Our third project, undertaken in parallel with the aluminium‐based adjuvanted vaccine project, was the development of vaccine containing an oil‐in‐water emulsion of the same class as those described above. This proprietary adjuvant is a squalene‐in‐water emulsion with a very fine particle size and a narrow particle size distribution. The potential of this emulsion in a clade 1 influenza A/Vietnam/1194/2004 (H5N1) vaccine has been evaluated in preclinical studies in two species, as well as in a phase 1 clinical study. In a macaque viral challenge model, two injections of this emulsion‐adjuvanted H5N1 vaccine with 30 μg of haemagglutinin were found to reduce the incidence and severity of interstitial pneumonia, and protect against infection in the lungs and upper respiratory tract after intratracheal challenge 3 months later with homologous wild‐type virus. Protection against disease and death was seen in a ferret model in which groups of animals received two injections of either 1·9, 3·8, 7·5 or 15 μg of haemagglutinin with emulsion adjuvant or a saline control and were challenged 2 months later with the parental wild‐type virus. All vaccinated animals survived challenge, whereas five of the six controls died. Vaccinated animals also showed fewer and milder clinical signs of disease (temperature increase, body weight loss), shed less virus in nasal samples 2 and 4 days after challenge, and had fewer and milder lesions in the lungs upon histopathological examination. Both species mounted robust haemagglutination inhibition responses against the vaccine strain, as well as cross‐reactive responses against the clade 2 Indonesia/5/05 strain. Strong homologous immunogenicity and cross‐reactive responses were also seen in the first clinical trial with this vaccine. This study in healthy 18‐ to 40‐year olds, evaluated vaccine with antigen dosages ranging from 1·9 to 15 μg. Results showed that after two injections, even the lowest dosage elicited haemagglutination inhibiting antibody titres ≥32 (1/dil) in more than 70% of subject. Geometric mean titres were in the same range as 30 μg with aluminium hydroxide adjuvant and as 90 μg without adjuvant, i.e. a potential dose sparing of up to 48‐fold (Figure 1).

Figure 1

 Geometric mean titres of haemagglutination inhibiting antibodies against clade 1 H5N1 influenza strains 21–28 days after two vaccinations with non‐adjuvanted or adjuvanted vaccine in groups of healthy adults in three clinical trials. Adapted from data in Ref. 44, 47, 55.

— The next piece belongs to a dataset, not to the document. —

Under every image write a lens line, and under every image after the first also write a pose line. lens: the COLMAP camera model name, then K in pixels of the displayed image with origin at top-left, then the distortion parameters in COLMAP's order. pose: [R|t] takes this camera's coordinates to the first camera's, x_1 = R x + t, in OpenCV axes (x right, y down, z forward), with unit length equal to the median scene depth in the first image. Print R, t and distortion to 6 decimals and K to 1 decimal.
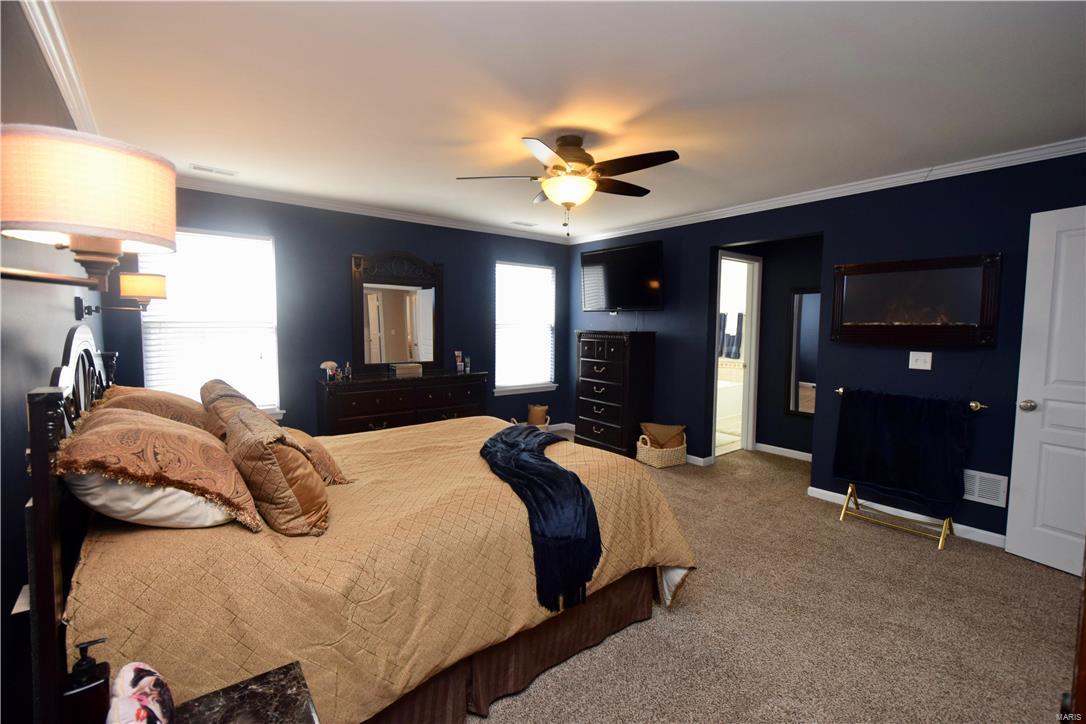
lens RADIAL K [[469.9, 0, 543.1], [0, 469.9, 359.4], [0, 0, 1]] dist [-0.001803, -0.003597]
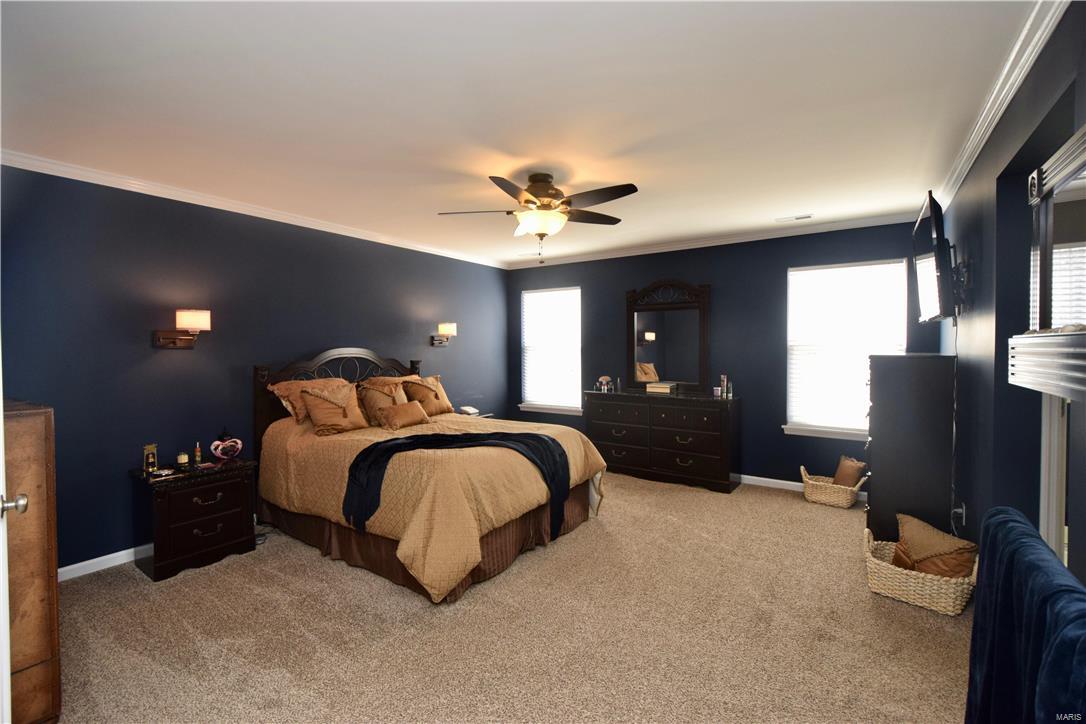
lens RADIAL K [[469.9, 0, 545.3], [0, 469.9, 356.0], [0, 0, 1]] dist [-0.001803, -0.003597]
pose [[0.306724, 0.011560, -0.951728, 0.703094], [-0.063492, 0.997948, -0.008341, -0.029251], [0.949678, 0.062985, 0.306829, 0.439751]]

None of the clinical or preclinical studies performed so far have revealed any clinically significant adverse events or safety signals after vaccination with any of the non‐adjuvanted or adjuvanted formulations. , , Clinical trials comparing adjuvanted and non‐adjuvanted vaccine show that adjuvantation does increase the incidence of minor injection site reactions, such as redness, but that increasing the antigen dosage does not.

Summary

The challenges facing seasonal and pandemic influenza vaccination are different. Sanofi Pasteur has therefore adopted different strategies to meet them. Recent advances in vaccine delivery systems have allowed the intradermal route of administration to be reconsidered for annual vaccination against seasonal influenza. This strategy avoids the unknowns associated with the repetitive annual administration of vaccine adjuvants and has led to the development of a new vaccine based on a current, well‐known, trivalent, inactivated split‐virion vaccine, with two dosage formulations designed specifically for younger and older adults. In contrast, adjuvanted vaccines will play a pivotal role in protection against the next human pandemic of influenza, helping to prime and immunize as many people as possible against a newly emerging strain of influenza with a finite vaccine production capacity. The ability of this new generation of vaccine to induce broadly cross‐reactive antibodies opens up the possibility of priming with stockpiled vaccine to mitigate the impact of infection during the first few months of the next pandemic, pending the availability of vaccine against the actual pandemic strain. Defining the optimum vaccination strategy is just one of the remaining pandemic‐preparedness challenges.